**Problem to solve:** From the text on the sin 2A formula, extract the words from "We will learn" to "sin A cos A?" and copy them verbatim.

**Provided text:**

(begin)

We will learn to express trigonometric function of sin 2A in terms of A. We know if A is a given angle then 2A is known as multiple angles.
How to proof the formula of sin 2A is equals 2 sin A cos A?
We know that for two real numbers or angles A and B,
sin (A + B) = sin A cos B + cos A sin B
Now, putting B = A on both sides of the above formula we get,
sin (A + A) = sin A cos A + sin A cos A
⇒ sin 2A = 2 sin A cos A
Note: In the above formula we should note that the angle on the R.H.S. is half of the angle on L.H.S. Therefore, sin 60° = 2 sin 30° cos 30°.

(end)

(Items from a data source)
(begin)

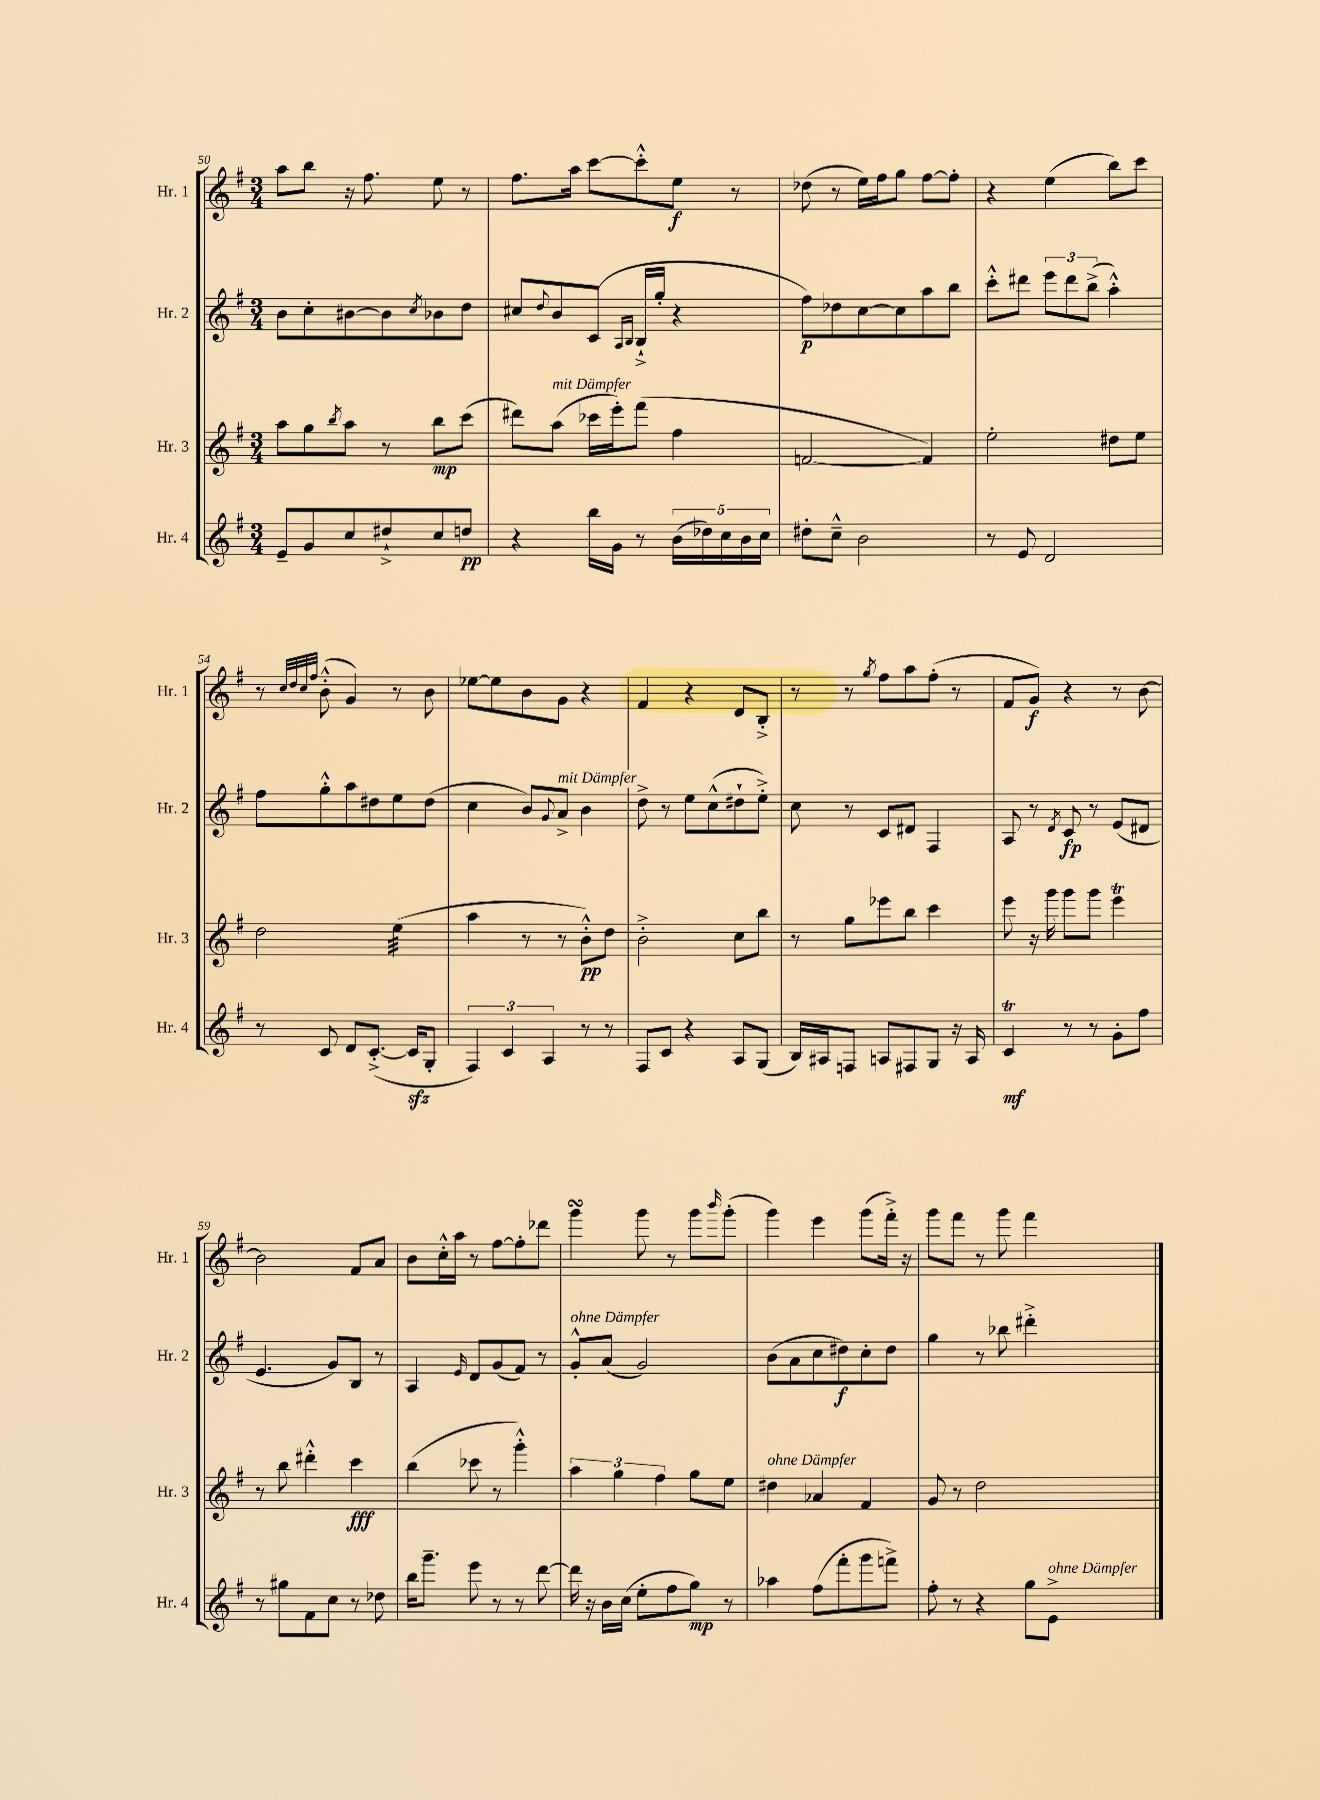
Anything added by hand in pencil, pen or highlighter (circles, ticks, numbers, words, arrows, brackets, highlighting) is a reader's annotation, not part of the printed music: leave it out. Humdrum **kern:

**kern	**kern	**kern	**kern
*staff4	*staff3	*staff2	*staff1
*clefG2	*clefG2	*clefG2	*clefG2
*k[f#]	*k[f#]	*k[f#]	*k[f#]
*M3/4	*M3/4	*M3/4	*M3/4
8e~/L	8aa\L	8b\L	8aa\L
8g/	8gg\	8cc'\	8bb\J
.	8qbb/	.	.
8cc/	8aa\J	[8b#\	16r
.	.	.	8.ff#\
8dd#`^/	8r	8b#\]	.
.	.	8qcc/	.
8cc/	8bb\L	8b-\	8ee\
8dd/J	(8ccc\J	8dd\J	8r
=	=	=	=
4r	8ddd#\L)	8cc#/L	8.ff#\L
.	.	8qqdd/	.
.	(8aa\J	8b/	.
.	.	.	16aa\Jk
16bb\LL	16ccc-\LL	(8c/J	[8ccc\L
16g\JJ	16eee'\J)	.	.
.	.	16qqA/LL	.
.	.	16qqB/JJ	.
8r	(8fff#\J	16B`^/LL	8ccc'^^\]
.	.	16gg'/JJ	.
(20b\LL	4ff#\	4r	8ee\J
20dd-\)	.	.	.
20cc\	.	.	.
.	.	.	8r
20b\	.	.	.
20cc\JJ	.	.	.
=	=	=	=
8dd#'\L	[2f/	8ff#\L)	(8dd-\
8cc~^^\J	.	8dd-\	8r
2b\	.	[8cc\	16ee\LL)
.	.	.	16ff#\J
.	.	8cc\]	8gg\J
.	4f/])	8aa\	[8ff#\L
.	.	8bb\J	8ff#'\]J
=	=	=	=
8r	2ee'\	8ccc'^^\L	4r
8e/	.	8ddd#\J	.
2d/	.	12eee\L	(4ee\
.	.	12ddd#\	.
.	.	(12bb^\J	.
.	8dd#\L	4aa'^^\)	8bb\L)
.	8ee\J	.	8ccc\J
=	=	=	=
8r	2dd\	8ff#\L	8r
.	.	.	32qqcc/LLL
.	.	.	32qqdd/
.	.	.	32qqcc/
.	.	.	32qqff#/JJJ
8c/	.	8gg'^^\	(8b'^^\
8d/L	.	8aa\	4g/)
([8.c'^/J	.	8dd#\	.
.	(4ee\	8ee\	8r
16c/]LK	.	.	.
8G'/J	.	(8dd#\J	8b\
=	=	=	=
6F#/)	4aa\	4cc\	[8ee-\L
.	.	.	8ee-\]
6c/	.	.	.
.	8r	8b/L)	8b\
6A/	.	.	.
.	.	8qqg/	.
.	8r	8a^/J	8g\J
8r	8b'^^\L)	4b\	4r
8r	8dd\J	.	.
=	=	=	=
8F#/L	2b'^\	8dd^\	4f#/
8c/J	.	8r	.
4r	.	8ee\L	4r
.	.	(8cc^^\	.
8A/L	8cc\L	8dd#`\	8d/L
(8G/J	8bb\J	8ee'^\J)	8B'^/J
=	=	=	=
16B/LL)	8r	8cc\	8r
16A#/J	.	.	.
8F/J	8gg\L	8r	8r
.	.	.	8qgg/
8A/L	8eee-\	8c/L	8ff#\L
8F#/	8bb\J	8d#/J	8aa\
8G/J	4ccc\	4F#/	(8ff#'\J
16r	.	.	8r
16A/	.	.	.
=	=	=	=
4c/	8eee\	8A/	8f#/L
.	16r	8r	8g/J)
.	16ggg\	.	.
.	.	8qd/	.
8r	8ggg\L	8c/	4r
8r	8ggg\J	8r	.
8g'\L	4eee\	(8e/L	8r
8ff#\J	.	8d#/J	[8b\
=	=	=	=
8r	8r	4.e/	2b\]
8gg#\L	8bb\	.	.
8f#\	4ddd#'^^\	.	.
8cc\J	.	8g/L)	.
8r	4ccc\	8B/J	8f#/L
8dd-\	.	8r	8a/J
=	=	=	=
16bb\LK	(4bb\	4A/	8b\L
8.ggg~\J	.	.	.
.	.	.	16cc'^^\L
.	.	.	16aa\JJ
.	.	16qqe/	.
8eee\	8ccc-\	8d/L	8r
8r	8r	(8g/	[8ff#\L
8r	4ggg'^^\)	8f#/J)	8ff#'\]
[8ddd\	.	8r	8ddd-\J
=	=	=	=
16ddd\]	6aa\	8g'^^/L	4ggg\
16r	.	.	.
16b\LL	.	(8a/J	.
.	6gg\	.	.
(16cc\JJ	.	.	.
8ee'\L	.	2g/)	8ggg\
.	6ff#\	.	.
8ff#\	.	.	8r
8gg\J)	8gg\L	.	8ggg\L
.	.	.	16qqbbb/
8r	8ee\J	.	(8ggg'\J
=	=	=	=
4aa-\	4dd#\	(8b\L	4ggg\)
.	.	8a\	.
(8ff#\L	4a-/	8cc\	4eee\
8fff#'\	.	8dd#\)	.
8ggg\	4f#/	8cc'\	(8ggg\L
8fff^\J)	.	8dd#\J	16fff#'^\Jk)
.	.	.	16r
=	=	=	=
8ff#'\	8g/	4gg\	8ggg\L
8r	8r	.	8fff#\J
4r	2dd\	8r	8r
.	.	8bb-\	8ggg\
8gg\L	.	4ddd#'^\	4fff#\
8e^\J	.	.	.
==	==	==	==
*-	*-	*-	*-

(end)

**Completed exercise:**
We will learn to express trigonometric function of sin 2A in terms of A. We know if A is a given angle then 2A is known as multiple angles.
How to proof the formula of sin 2A is equals 2 sin A cos A?